▶ _EXERCICES_
1. D'après le texte, quels résultats de votes au Sénat illustrent l'état d'esprit du corps législatif ?
2. Indiquez si chacune des affirmations suivantes est conforme au texte, en citant les mots qui tranchent : (a) la fraction modérée du gouvernement est isolée ; (b) la radicalisation est promise à s'éroder ; (c) les militaires s'opposent à la radicalisation.
3. Relevez dans le texte tous les acteurs entre lesquels les concurrences internes vont être exacerbées.

▶ _TEXTE_
________________________________________

L'évolution actuelle de l'appréciation opérationnelle de la riposte est, aux États-Unis, sans aucun doute dans le sens d'une radicalisation extrême, et elle s'appuie sur un terreau idéologique très propice. Au niveau du gouvernement, la fraction modérée représentée par Colin Powell et son département d'État est isolée. Les militaires appuient la radicalisation, qui implique pour eux un énorme supplément de puissance et un statut brutalement régénéré, avec la possibilité très forte que toutes les démarches de réforme du secrétaire à la défense Rumsfeld soient (pour l'instant ?) mises de côté, voire abandonnées. D'une façon générale, l'état d'esprit dominant, s'appuyant sur un corps législatif chauffé àblanc (voir les votes 97-0 ou 98-0 du Sénat sur toutes les matières tenant à cette nouvelle “guerre”), est celui des conceptions extrêmes, exprimées notamment par la tendance politique dite des neoconservatives, et dont divers textes dont celui de Kagan et Kristol parus dans le Weekly Standard du 24 septembre, donnent un bon aperçu.
Contrairement à ce qu'on pourrait penser en s'appuyant sur la logique, cette radicalisation n'est pas promise à s'éroder, à notre point de vue. Elle s'entretient au contraire d'elle-même, notamment par le montage virtualiste gigantesque qui baigne toute cette crise. Elle va conduire à un entretien, voire un développement de la tension, aux États-Unis même et entre pays occidentaux. Des interventions sont probables au niveau des libertés publiques aux États-Unis, et certains groupes de défense des droits civiques s'en inquiètent déjà. Pour autant, on peut être assuré de ne pas retrouver, aux USA, une situation stable dans la radicalisation. Au contraire, le climat actuel et les perspectives radicales qu'ouvre cette crise vont exacerber les concurrences internes entre les agences, les départements, les bureaucraties concurrentes, les groupes de pression. Il va devenir plus difficile que jamais d'apprécier l'évolution de la politique américaine, et d'apprécier notamment l'équation du pouvoir au sein de l'administration, d'autant que le président s'est confirmé durant cette crise comme une personnalité effacée, sans peu d'idées personnelles, sans influence de charisme ou autre.

________________________________________

▶ _DONNÉES_
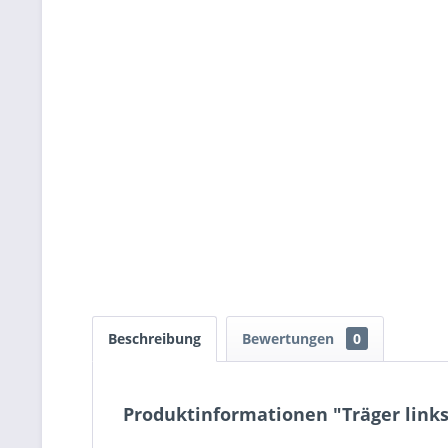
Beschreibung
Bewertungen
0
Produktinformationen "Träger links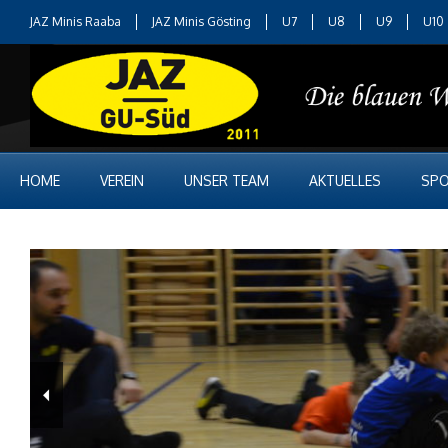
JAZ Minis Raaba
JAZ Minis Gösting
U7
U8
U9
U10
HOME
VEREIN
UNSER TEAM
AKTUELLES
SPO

________________________________________

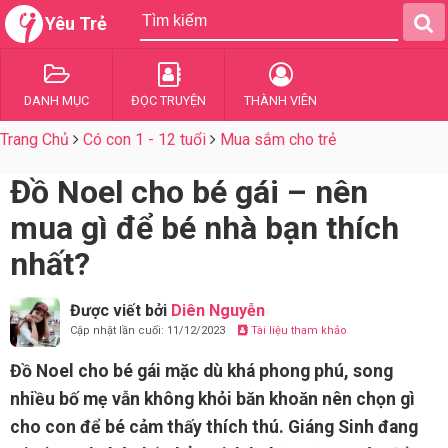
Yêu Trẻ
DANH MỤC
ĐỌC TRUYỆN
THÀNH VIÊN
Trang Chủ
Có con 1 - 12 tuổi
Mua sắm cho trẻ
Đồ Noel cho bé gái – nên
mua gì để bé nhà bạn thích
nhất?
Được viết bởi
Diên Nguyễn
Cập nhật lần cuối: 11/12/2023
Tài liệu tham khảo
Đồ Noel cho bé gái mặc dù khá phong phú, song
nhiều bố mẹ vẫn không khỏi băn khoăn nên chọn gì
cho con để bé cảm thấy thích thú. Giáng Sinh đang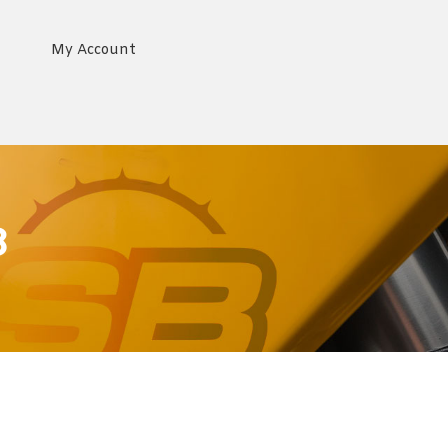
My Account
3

________________________________________

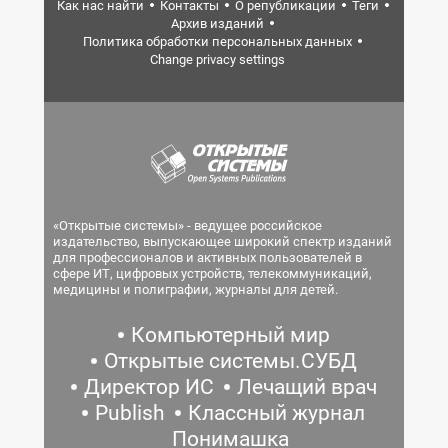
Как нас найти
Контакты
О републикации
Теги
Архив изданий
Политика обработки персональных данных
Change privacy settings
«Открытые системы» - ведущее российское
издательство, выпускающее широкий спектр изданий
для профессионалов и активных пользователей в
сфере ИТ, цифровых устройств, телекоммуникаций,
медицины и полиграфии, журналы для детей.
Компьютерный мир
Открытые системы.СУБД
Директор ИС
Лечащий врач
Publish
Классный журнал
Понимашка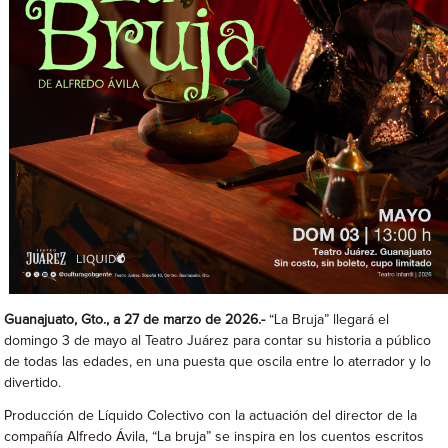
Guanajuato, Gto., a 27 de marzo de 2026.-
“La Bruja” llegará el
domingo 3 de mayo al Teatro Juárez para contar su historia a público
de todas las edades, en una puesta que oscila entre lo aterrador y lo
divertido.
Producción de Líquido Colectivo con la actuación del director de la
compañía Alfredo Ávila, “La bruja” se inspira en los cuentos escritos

________________________________________

▶ _CORRIGÉS_
1. Des votes de 97-0 ou 98-0 sur toutes les matières tenant à cette nouvelle « guerre ».

2.
(a) Oui : « la fraction modérée représentée par Colin Powell et son département d'État est isolée ».
(b) Non : « cette radicalisation n'est pas promise à s'éroder ».
(c) Non : « Les militaires appuient la radicalisation ».

3. Les agences, les départements, les bureaucraties concurrentes, les groupes de pression.